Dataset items

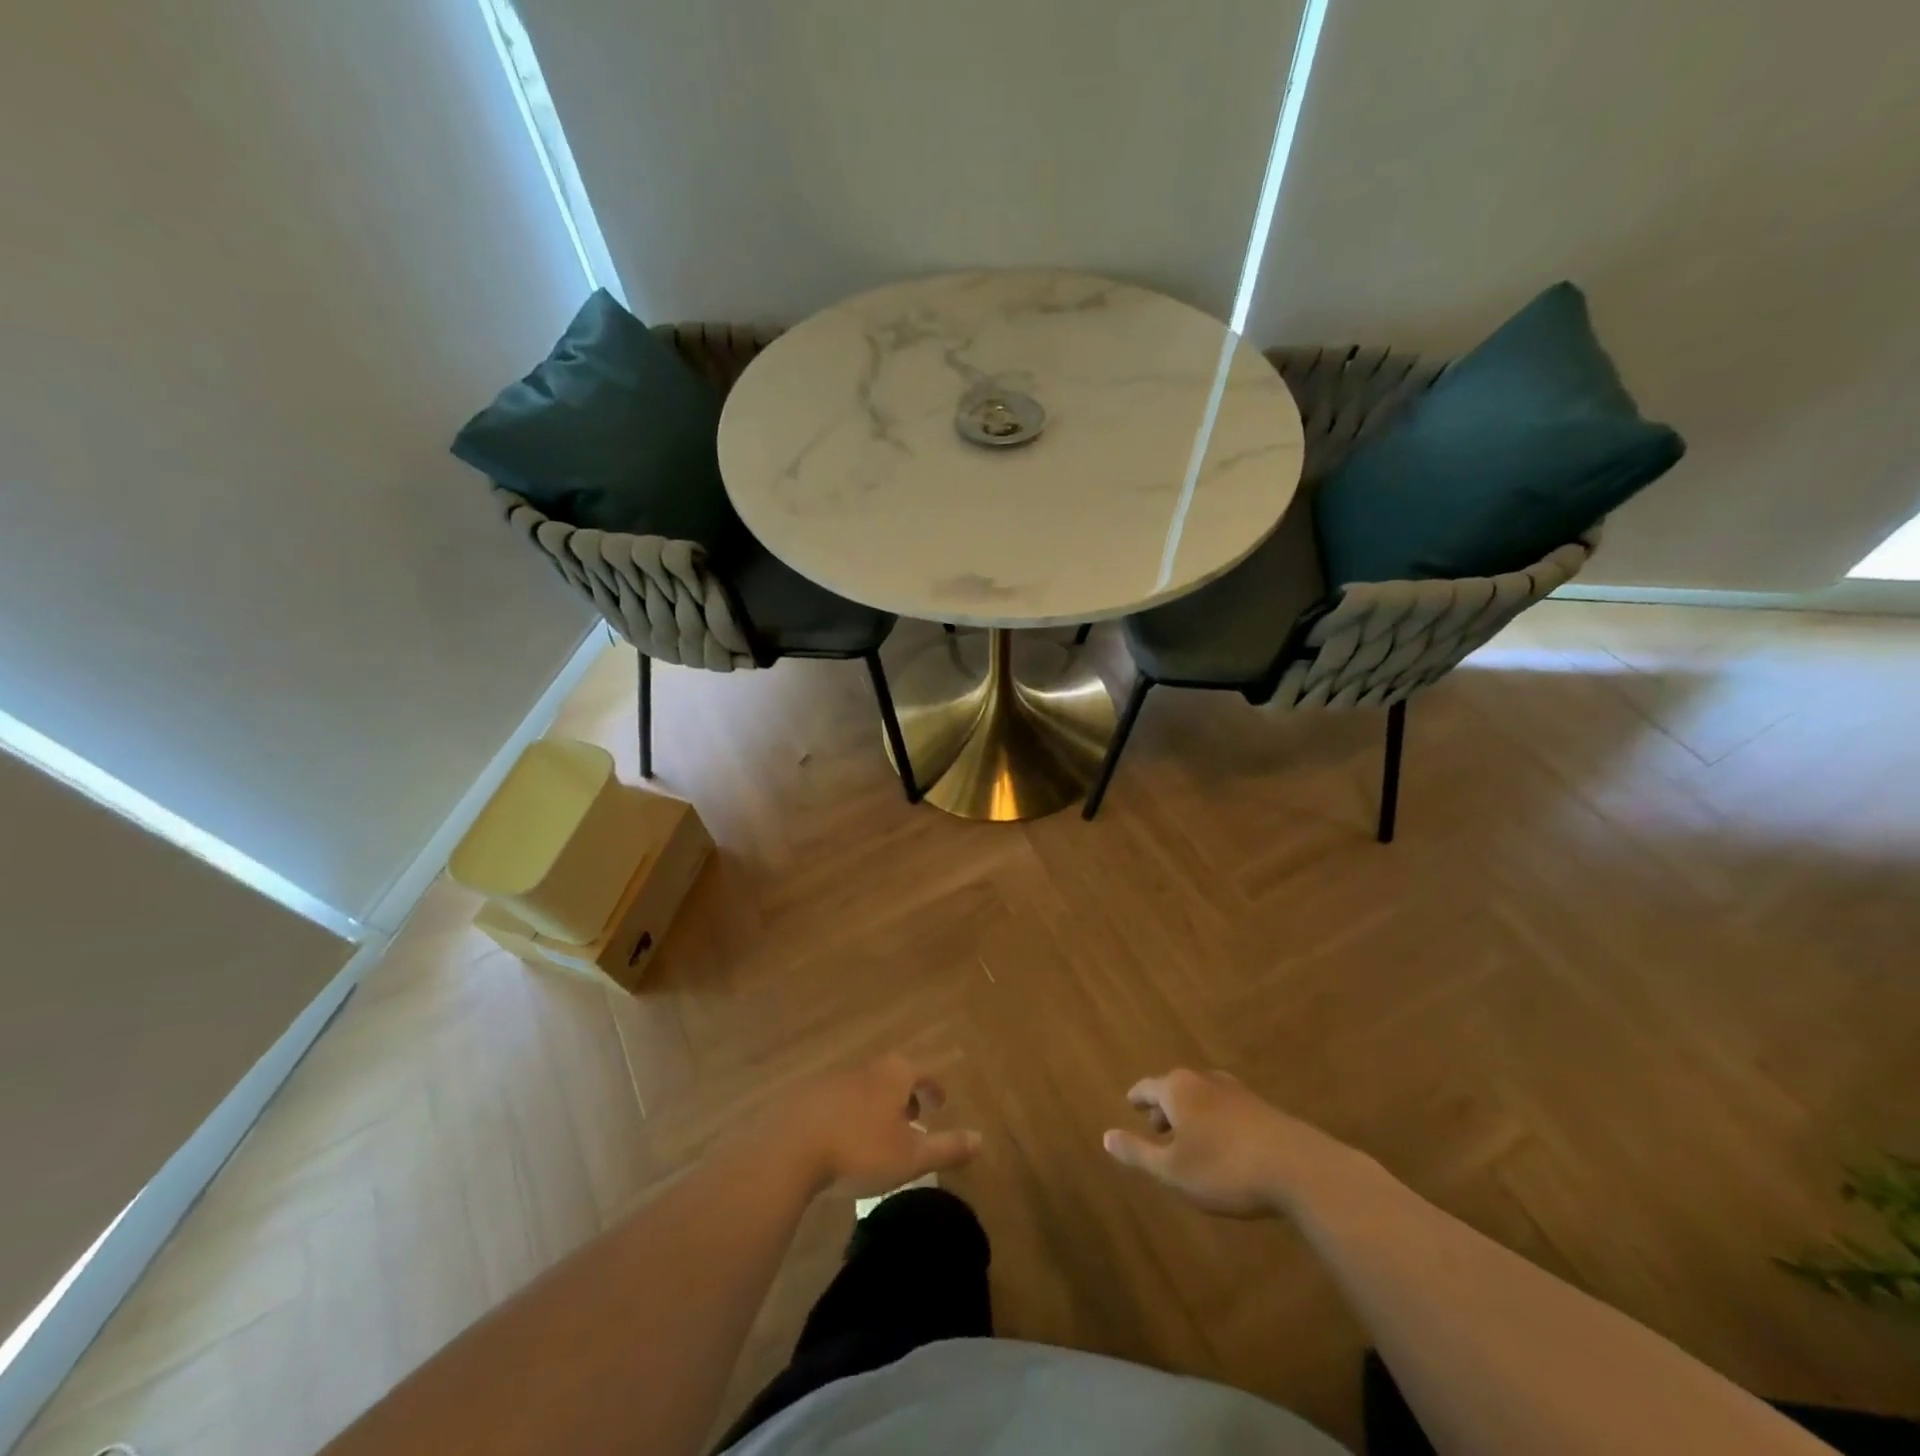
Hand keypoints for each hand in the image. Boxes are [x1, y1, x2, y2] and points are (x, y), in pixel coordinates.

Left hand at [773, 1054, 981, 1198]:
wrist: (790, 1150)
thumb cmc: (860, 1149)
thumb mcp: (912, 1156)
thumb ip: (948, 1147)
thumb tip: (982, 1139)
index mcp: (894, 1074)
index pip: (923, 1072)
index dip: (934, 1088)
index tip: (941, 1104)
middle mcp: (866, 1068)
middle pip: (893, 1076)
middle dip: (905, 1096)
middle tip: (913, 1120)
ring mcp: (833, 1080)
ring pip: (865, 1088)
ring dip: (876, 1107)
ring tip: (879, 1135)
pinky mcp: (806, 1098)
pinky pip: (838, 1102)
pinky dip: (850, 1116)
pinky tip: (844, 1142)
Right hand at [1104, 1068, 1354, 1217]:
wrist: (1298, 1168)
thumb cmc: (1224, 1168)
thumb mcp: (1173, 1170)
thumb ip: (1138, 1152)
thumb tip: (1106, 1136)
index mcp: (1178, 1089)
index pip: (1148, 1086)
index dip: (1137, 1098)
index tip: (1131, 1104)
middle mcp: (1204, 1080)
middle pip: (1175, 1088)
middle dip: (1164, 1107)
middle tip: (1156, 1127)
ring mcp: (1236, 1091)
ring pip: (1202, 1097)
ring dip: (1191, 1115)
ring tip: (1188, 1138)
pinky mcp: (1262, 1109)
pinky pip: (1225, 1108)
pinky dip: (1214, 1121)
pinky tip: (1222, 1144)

---

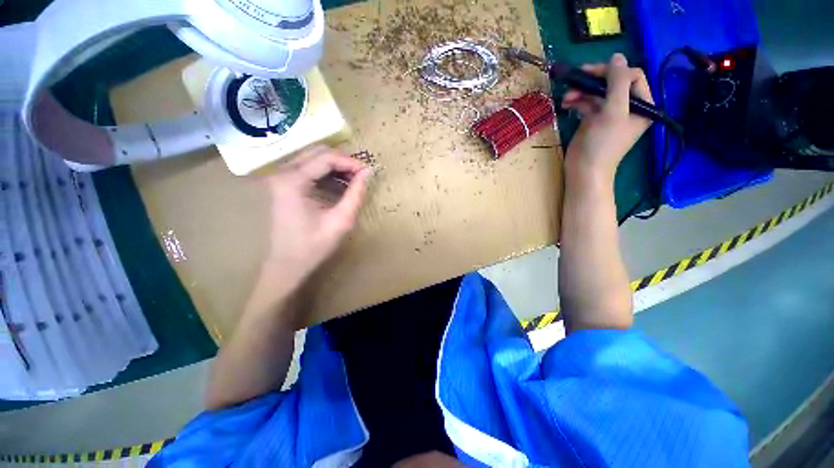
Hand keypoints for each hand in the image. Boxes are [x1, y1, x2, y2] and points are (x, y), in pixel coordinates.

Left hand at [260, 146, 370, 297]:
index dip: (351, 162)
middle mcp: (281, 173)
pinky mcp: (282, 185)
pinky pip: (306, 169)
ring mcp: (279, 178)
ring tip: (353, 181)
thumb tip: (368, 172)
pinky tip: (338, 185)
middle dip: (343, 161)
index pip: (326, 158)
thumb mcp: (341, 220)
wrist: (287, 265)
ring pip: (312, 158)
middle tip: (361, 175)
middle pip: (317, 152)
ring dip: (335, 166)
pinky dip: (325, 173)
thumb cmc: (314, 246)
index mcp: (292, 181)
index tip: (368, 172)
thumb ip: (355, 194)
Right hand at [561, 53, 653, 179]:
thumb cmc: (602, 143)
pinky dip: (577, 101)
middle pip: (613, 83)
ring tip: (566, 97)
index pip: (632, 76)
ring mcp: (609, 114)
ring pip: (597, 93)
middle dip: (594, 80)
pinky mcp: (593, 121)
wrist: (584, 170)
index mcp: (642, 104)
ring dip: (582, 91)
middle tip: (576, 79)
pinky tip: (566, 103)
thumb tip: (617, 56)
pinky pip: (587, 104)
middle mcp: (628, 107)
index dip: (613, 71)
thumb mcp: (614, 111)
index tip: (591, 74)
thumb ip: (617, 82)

...

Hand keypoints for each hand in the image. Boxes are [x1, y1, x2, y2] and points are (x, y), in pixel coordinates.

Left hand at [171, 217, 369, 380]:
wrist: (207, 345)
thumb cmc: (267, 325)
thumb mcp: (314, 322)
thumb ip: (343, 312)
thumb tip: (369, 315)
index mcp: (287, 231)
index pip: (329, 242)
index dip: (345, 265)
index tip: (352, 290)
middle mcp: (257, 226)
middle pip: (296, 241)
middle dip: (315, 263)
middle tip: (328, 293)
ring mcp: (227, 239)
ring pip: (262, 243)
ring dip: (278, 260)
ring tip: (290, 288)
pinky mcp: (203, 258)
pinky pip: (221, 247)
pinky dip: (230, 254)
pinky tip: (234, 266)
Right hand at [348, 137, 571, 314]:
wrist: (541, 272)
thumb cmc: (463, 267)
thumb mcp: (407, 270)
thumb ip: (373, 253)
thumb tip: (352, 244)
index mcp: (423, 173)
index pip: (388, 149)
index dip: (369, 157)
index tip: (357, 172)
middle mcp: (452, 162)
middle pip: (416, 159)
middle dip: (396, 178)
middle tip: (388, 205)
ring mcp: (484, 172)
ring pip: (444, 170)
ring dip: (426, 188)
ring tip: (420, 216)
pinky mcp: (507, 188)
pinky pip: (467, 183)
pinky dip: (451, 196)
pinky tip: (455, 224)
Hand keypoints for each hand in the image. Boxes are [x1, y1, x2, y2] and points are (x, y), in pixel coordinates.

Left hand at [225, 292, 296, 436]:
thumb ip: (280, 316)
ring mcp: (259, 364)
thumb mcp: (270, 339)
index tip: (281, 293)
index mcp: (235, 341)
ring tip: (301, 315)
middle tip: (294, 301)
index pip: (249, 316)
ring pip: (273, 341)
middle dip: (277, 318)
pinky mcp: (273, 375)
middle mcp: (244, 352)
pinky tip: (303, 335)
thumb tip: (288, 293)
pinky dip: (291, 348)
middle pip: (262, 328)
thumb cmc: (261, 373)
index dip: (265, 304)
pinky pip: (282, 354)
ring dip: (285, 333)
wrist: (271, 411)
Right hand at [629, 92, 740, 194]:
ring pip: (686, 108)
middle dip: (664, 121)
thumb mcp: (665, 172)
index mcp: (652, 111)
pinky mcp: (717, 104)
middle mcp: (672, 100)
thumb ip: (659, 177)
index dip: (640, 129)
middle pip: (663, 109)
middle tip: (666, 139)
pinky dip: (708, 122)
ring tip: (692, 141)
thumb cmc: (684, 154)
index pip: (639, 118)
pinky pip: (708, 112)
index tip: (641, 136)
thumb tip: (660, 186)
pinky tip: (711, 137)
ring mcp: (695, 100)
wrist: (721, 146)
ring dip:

● EXERCISE BRIEF
All lines above from the line with "middle pip: (893, 1076)" through the line with "pinky tip: (1222, 1144)", both included, are to be set down exactly, with nothing else.

● SOLVED EXERCISE
middle pip: (893, 1076)
middle dip: (905, 1096)
middle tip: (913, 1120)
ring mcp: (833, 1080)
ring pip: (865, 1088)
ring dip: (876, 1107)
ring tip: (879, 1135)
pinky mcp: (806, 1098)
pinky pip: (838, 1102)
pinky dip: (850, 1116)
pinky tip: (844, 1142)
Right hand at [1104, 1068, 1354, 1217]:
wrist: (1298, 1168)
thumb cmc: (1224, 1168)
thumb mcp: (1173, 1170)
thumb ip: (1138, 1152)
thumb tip: (1106, 1136)
index mcp: (1178, 1089)
index pip: (1148, 1086)
index dip: (1137, 1098)
index tip: (1131, 1104)
middle mcp: (1204, 1080)
middle pip: (1175, 1088)
middle dip: (1164, 1107)
middle tip: (1156, 1127)
ring mcp: (1236, 1091)
ring pip: (1202, 1097)
ring dip: (1191, 1115)
ring tip: (1188, 1138)
pinky mcp: (1262, 1109)
pinky pip: (1225, 1108)
pinky dip: (1214, 1121)
pinky tip: (1222, 1144)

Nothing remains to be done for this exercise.